At An Event Apart in Austin TX Samantha Warren talked over ways to get design ideas through organizations. Here's my notes from her talk on Guerrilla Design Tactics:

  • Guerrilla design techniques can start conversations. You don't have to wait for permission to get people talking.
  • Change is hard. Creating design change from the bottom up can feel like being at war or up against giant odds.
  • It's about more than pushing pixels it's about winning hearts and minds. Despite setbacks, bad meetings, etc. we need to keep pushing forward.
  • We have to grow as designers. Things are always changing around us -we have to stay on of technology so we can make great experiences.
  • You are in a position of influence. We can push our teams, clients, and industry forward.
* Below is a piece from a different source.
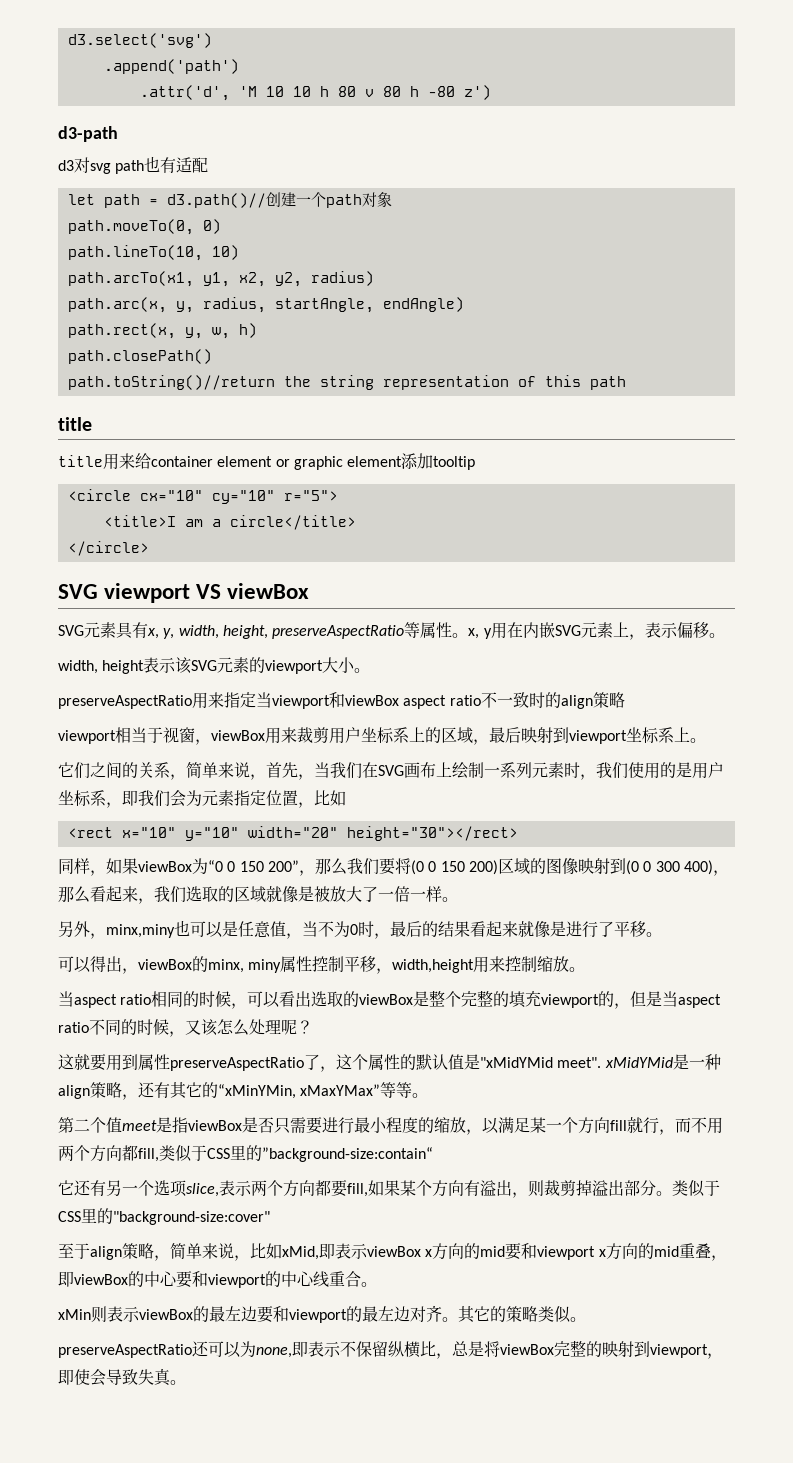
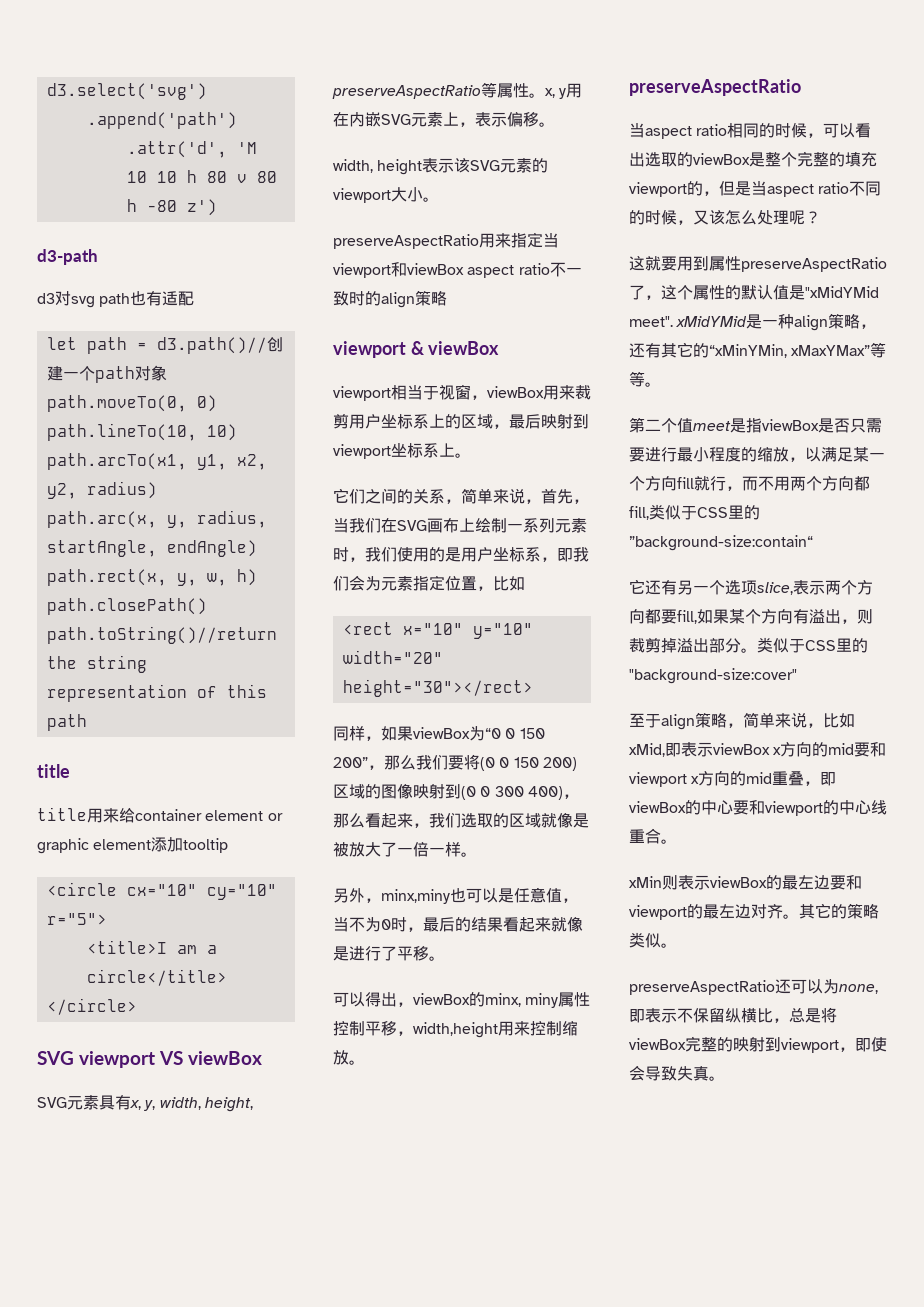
(625, 700) none -> [333,341,500,358] // viewport & viewBox
(586, 969) none -> [629,79,801,96] // preserveAspectRatio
It just takes time and patience.

Guerrilla Techniques

  • Guerrilla: actions or activities performed in an impromptu way, often without authorization.
  • Make people think, challenge them to think.
  • By being unexpected, you can draw attention to things people take for granted.
  • Stay focused: guerrilla art can become the heartbeat of an organization.
  • Look at everything with a beginner's mind. Be open to possibilities others may not see.
  • Acknowledge the existence of rules and then break them. This helps you gain advantages in the marketplace.
  • Design artifacts like prototypes, story maps, style tiles, and mood boards can help start conversations and change the way groups work together.
  • Tools: frameworks can help you quickly share how products should work. One prototype can save you a thousand meetings.
  • Training: stay up to date on current methods and training.
  • Understand money: find efficiencies in your process to help companies save costs. Dig into scoping, estimating, and more. Spreadsheets and time sheets can help you keep track of where your time is going. Make notes on different projects.
  • Lean in: level the playing field and don't be intimated by people's roles and titles. Understand their challenges and align your work to help them.
  • Do good work, build an excellent reputation based on your work, get people excited about your ideas, be a champion of more than just what you propose.
  • The ability to change minds and lead is directly proportional to how good the people around you perceive you to be at your job.
  • Execute: guerrillas are doers not talkers. You have to do things to create change. If you can't do it internally, start on a personal project yourself.
  • Share what you learn, especially your results. It is up to you to let people know what you learned.
  • Authentically sharing your passion with coworkers is not the same as playing politics. Wars can be won via clear and concise wiki documentation.
  • Rinse & repeat: the more you do this, the more you learn and the more trusted you become.
  • Make your job the place where you can create what you think should exist.